RECORDED INFORMATION:
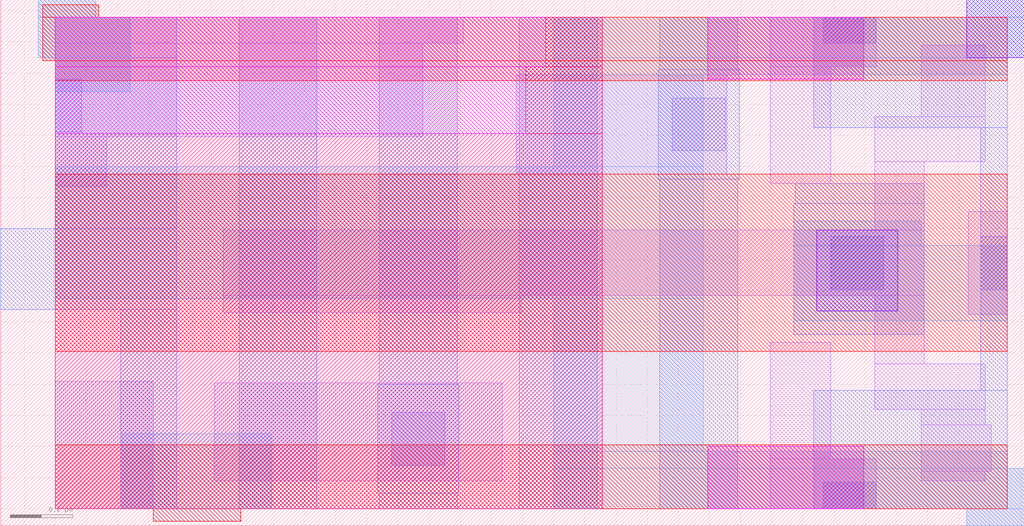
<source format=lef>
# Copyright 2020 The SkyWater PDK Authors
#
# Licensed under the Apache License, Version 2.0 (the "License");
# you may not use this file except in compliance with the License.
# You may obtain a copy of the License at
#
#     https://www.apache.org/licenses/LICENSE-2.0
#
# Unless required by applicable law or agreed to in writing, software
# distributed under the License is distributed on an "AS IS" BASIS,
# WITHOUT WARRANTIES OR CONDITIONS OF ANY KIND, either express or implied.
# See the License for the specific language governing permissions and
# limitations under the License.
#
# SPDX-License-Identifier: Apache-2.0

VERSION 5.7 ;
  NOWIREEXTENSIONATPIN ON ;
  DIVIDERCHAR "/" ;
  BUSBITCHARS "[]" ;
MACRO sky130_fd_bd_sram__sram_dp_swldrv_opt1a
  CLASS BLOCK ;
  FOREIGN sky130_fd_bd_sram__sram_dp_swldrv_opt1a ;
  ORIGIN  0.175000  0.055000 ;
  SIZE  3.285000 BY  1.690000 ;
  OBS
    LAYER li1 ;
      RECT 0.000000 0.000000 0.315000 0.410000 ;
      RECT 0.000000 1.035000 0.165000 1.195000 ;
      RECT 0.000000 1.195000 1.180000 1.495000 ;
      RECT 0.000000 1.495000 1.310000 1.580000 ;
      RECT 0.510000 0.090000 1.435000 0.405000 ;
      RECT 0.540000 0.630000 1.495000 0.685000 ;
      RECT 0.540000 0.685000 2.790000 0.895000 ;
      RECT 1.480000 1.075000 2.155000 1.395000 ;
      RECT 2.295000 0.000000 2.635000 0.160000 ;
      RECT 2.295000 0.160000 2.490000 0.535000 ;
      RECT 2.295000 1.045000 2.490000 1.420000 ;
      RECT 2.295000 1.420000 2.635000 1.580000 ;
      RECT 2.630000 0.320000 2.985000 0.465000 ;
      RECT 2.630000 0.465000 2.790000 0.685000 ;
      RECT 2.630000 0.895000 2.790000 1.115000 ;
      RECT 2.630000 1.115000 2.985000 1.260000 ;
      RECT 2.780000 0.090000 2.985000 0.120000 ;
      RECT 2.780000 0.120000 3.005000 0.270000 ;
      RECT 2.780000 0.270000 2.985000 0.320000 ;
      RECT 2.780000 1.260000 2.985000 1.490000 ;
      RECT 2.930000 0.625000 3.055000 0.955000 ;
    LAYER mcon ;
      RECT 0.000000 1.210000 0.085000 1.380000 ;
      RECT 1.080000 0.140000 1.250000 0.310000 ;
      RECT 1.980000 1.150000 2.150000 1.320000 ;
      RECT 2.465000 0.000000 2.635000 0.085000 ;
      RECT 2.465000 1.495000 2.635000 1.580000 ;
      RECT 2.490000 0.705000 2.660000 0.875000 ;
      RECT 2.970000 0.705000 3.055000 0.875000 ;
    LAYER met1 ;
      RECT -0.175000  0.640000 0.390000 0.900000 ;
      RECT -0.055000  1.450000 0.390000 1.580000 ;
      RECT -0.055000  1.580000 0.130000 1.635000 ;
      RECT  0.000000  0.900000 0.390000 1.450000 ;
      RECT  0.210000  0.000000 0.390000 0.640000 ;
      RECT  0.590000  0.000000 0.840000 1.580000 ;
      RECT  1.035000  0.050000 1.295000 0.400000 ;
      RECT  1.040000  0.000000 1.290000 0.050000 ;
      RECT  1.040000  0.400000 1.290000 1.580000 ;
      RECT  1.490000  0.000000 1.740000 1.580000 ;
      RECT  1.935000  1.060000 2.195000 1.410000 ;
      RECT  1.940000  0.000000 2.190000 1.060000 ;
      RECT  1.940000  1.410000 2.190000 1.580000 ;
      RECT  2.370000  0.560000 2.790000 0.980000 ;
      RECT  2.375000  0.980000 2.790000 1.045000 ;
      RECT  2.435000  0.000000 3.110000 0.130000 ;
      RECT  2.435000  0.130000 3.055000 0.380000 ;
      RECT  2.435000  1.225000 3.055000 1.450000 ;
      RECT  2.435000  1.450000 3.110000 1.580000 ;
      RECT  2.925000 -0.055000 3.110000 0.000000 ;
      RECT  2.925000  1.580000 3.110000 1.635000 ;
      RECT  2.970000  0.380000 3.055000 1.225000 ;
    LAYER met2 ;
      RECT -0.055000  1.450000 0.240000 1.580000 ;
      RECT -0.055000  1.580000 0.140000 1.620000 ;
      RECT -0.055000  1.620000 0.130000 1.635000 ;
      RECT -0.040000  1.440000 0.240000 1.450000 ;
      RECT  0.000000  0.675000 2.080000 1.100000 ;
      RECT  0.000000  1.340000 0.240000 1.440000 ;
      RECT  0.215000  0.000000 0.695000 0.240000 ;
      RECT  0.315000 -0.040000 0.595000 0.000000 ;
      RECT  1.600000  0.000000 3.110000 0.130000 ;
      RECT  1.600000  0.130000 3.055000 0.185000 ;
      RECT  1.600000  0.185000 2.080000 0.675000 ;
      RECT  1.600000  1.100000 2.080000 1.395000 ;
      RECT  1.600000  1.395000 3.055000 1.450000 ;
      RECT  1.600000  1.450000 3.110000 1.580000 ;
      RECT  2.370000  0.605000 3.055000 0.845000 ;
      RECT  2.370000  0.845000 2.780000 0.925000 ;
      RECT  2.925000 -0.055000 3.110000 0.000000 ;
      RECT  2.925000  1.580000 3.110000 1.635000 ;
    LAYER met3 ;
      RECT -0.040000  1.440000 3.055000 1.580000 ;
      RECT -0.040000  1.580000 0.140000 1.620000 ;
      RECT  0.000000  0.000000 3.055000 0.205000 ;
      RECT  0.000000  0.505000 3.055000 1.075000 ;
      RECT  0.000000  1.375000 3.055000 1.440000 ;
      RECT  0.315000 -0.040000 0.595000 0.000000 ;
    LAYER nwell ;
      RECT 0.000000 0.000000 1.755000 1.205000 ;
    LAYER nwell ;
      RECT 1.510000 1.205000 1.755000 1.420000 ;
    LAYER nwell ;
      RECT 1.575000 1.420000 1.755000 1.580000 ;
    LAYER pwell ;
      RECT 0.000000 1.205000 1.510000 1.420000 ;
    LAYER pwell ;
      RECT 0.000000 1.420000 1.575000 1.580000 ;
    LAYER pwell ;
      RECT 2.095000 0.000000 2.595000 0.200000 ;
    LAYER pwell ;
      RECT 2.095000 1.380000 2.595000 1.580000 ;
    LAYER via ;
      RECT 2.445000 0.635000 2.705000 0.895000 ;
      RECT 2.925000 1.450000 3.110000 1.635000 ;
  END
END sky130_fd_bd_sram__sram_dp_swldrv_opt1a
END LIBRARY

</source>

...

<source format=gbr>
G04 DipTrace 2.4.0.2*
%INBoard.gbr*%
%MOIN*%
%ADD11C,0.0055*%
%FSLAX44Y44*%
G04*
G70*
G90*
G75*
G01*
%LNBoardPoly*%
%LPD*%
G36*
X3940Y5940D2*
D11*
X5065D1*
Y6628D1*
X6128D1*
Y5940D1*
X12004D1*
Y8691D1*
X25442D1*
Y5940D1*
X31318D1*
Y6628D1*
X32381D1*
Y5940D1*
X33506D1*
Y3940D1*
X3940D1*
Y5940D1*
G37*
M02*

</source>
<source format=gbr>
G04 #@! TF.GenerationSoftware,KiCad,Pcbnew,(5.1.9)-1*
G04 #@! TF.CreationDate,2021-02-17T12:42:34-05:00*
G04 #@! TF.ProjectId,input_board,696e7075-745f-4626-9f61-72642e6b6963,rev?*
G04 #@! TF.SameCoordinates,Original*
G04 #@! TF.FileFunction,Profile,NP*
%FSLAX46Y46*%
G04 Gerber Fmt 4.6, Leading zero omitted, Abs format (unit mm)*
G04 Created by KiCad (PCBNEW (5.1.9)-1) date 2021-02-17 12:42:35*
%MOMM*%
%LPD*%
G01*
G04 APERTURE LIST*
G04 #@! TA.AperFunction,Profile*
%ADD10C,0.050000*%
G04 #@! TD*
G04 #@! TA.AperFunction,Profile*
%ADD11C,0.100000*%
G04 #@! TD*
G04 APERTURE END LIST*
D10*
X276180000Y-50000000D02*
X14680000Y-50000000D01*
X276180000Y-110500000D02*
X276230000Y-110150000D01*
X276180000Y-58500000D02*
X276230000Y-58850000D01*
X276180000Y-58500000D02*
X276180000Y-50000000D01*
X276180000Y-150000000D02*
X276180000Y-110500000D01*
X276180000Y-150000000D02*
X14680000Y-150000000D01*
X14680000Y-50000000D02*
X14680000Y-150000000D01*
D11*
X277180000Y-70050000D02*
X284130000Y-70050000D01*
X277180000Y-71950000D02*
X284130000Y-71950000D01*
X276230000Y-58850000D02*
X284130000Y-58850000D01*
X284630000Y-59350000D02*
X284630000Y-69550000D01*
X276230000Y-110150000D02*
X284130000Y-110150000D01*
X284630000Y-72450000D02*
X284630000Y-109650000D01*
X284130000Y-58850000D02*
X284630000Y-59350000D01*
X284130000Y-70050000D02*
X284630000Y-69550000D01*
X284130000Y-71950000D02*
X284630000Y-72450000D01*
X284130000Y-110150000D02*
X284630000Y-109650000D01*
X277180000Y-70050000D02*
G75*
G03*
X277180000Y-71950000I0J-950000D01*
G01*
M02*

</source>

* * *

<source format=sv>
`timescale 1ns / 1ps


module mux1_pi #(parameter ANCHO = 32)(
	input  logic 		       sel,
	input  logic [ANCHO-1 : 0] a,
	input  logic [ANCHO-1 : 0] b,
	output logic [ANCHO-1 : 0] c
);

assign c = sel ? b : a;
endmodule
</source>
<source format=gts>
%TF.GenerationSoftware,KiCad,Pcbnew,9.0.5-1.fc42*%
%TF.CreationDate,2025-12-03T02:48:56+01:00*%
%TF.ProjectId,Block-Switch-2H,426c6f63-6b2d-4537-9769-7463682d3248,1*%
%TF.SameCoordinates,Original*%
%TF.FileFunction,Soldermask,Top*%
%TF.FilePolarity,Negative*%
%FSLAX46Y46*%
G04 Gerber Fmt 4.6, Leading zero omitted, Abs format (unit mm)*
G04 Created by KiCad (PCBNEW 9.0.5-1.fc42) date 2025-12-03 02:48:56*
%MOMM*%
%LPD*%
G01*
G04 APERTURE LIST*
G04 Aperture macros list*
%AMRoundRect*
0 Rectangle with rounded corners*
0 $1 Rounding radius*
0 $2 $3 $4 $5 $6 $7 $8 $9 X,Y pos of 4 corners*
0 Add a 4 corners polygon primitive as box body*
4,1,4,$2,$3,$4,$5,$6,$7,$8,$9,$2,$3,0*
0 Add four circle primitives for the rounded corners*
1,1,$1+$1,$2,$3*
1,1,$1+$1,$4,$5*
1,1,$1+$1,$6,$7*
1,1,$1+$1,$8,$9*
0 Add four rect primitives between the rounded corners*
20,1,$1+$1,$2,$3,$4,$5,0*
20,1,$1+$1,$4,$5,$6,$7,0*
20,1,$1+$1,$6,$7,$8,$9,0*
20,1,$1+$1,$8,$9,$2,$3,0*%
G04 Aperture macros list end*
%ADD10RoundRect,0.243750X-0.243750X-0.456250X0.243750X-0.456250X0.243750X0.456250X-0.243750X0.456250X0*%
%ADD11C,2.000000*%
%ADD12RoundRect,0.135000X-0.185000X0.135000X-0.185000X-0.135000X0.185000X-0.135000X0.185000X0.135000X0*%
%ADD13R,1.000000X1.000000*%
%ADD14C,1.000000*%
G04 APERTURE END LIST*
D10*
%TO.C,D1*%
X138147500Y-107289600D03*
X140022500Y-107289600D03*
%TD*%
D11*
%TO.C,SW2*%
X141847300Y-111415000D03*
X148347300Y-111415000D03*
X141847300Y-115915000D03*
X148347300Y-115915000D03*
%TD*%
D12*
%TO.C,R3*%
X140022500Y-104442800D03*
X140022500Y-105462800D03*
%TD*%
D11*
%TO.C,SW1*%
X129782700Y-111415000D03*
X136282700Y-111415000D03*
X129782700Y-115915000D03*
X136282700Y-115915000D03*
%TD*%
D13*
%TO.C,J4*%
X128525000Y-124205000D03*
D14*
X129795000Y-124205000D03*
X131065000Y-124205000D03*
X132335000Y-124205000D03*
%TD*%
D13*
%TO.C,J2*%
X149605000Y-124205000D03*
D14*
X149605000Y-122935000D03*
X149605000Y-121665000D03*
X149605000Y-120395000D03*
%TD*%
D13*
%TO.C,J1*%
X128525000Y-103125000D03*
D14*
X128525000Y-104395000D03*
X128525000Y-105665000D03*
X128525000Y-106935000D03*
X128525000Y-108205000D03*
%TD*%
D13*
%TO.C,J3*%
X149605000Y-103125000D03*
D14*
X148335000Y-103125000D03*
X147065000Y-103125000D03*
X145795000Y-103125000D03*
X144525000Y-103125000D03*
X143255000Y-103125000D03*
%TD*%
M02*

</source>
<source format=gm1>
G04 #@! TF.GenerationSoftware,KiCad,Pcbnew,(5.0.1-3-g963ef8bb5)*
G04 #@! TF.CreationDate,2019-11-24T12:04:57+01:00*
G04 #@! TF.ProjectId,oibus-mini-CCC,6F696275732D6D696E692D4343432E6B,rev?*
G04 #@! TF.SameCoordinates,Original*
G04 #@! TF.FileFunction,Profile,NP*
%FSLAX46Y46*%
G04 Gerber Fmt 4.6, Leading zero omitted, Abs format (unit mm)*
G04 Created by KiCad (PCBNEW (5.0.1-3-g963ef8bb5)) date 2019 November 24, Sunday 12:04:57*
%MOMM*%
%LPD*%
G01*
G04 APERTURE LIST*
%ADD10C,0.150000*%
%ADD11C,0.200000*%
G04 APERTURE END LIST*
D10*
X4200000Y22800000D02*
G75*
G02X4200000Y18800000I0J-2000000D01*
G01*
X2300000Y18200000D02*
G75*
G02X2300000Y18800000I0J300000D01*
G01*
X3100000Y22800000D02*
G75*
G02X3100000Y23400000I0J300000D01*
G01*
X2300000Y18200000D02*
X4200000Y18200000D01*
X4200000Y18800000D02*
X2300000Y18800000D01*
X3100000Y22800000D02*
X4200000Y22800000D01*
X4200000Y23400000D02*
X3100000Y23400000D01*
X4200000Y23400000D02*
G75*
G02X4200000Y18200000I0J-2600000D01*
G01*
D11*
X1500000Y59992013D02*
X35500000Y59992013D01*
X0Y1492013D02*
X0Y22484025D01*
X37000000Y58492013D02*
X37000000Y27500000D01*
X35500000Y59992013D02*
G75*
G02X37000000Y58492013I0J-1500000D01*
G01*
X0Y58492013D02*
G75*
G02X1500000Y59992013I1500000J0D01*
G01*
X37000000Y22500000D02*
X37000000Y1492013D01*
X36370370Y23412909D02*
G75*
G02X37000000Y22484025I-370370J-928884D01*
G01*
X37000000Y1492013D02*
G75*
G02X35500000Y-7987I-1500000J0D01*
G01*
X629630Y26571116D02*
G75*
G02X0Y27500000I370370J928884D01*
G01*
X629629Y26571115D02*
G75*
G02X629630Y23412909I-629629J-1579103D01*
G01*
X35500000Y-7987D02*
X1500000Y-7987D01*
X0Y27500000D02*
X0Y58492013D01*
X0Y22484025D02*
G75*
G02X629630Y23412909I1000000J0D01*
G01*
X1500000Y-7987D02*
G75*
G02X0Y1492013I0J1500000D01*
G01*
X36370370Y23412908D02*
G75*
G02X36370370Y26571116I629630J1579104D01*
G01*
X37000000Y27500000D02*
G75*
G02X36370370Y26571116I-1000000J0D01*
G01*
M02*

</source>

GOAL OF THE EXERCISE: Your answer must be a single number: how many lines in this listing hold the string "ANCHO"? Please add nothing else.

REPLY: 4